Association between transforming growth factor‐β1 polymorphisms and hepatocellular cancer risk: A meta‐analysis

Aim:  The association between transforming growth factor‐β1 ( TGF‐β1 ) gene polymorphisms and hepatocellular cancer (HCC) risk has been widely reported, but results were somewhat controversial. To derive a more precise estimation of the relationship between TGF‐β1 polymorphisms and HCC risk, we conducted a meta‐analysis of all available studies relating the C‐509T and/or T869C polymorphisms of the TGF‐β1 gene to the risk of developing HCC. Methods:  Two investigators independently searched the MEDLINE, PubMed, Web of Science, Embase, CNKI (China National Knowledge Infrastructure) and CBM (Chinese Biomedical Literature database) for the period up to August 2011. Result:  A total of nine case‐control articles were identified.

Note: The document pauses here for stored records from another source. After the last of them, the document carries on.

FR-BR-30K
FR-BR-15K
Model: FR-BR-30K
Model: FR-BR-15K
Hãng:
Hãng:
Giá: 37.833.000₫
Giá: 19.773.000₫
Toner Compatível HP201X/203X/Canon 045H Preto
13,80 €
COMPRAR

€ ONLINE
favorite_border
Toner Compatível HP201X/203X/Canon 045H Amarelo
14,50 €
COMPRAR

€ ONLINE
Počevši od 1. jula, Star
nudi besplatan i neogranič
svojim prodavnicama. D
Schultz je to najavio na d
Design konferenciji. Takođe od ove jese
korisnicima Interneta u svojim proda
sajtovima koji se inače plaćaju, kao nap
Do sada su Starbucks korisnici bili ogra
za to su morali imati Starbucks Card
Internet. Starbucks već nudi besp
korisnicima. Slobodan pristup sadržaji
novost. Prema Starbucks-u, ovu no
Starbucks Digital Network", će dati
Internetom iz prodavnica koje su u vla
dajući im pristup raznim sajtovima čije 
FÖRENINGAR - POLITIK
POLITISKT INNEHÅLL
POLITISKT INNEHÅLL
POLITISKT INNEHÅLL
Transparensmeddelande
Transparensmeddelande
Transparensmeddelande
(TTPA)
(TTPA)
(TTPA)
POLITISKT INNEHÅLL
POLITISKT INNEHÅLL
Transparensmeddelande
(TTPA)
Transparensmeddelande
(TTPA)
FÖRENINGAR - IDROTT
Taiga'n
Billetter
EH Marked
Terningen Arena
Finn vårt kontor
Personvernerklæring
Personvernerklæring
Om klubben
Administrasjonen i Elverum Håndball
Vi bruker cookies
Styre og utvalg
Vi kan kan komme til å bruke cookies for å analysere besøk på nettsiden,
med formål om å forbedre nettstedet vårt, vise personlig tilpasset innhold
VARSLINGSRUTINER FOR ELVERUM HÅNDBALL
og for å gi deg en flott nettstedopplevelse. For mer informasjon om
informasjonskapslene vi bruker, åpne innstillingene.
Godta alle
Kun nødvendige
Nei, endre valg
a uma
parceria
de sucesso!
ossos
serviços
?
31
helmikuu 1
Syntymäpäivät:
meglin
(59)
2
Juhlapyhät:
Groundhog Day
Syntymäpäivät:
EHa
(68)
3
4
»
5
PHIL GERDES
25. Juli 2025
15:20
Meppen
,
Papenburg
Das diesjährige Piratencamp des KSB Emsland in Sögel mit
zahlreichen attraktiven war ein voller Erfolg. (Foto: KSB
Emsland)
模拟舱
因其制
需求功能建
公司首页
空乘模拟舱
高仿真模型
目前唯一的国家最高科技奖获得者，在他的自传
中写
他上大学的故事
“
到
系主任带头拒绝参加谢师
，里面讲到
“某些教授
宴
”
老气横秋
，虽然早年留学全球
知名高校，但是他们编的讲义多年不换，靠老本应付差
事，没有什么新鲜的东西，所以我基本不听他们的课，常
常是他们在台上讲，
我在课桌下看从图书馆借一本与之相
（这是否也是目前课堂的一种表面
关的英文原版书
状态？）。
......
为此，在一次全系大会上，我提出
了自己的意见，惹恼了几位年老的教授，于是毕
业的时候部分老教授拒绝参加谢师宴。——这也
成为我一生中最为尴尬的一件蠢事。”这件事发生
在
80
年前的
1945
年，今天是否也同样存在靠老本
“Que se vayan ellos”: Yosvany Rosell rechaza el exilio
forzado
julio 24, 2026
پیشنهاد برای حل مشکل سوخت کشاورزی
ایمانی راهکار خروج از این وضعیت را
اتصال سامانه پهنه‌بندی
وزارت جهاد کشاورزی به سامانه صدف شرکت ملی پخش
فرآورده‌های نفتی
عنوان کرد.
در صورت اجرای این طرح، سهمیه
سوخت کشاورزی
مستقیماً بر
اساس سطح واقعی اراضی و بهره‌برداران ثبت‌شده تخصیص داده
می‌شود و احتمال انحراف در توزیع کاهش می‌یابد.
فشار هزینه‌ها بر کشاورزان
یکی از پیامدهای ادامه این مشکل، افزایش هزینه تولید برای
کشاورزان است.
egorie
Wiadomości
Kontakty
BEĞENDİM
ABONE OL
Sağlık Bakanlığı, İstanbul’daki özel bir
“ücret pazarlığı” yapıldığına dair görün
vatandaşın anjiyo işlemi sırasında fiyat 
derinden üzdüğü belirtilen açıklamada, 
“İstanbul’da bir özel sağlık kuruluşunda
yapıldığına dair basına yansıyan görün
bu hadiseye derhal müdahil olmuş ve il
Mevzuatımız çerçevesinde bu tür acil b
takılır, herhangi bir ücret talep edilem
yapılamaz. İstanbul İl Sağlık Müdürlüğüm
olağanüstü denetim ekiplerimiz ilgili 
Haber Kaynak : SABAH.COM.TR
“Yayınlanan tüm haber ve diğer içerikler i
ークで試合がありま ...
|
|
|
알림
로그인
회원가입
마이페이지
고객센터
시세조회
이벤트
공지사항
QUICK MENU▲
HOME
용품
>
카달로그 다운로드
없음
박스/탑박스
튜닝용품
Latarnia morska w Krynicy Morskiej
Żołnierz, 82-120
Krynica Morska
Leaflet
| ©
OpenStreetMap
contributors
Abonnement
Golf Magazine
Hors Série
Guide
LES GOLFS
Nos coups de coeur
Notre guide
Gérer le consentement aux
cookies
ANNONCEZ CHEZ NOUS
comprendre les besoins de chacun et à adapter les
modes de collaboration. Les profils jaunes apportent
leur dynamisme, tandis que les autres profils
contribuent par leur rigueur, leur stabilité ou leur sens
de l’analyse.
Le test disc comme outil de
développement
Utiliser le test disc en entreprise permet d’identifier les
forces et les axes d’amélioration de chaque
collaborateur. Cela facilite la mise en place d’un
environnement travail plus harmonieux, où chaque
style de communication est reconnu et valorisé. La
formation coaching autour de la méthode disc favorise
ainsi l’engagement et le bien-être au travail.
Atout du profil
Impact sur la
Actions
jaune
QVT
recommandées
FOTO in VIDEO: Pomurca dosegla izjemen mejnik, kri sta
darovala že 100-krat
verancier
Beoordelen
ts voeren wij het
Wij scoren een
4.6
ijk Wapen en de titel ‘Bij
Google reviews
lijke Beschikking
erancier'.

Five studies with 1825 cases and 2869 controls for C‐509T polymorphism, and six studies with 536 cases and 1496 controls for T869C polymorphism were included. In the overall analysis, no significant association between the polymorphisms and risk of HCC was observed. Stratified analysis showed that significant association between C‐509T polymorphism and HCC was present only in controls with liver disease (T vs. C: odds ratio [OR] = 0.769, 95% confidence interval [CI] = 0.661–0.895; TT vs. CC: OR = 0.570, 95% CI = 0.412–0.788; TT/TC vs. CC: OR = 0.668, 95% CI = 0.523–0.854; TT vs. TC/CC: OR = 0.717, 95% CI = 0.550–0.934), but not in healthy controls. With respect to T869C polymorphism, only a decreased risk was found in recessive models in controls with liver disease. Conclusions:  This meta‐analysis supports that the TGF‐β1 C‐509T polymorphism may act in a protecting role in HCC susceptibility in populations with related liver disease.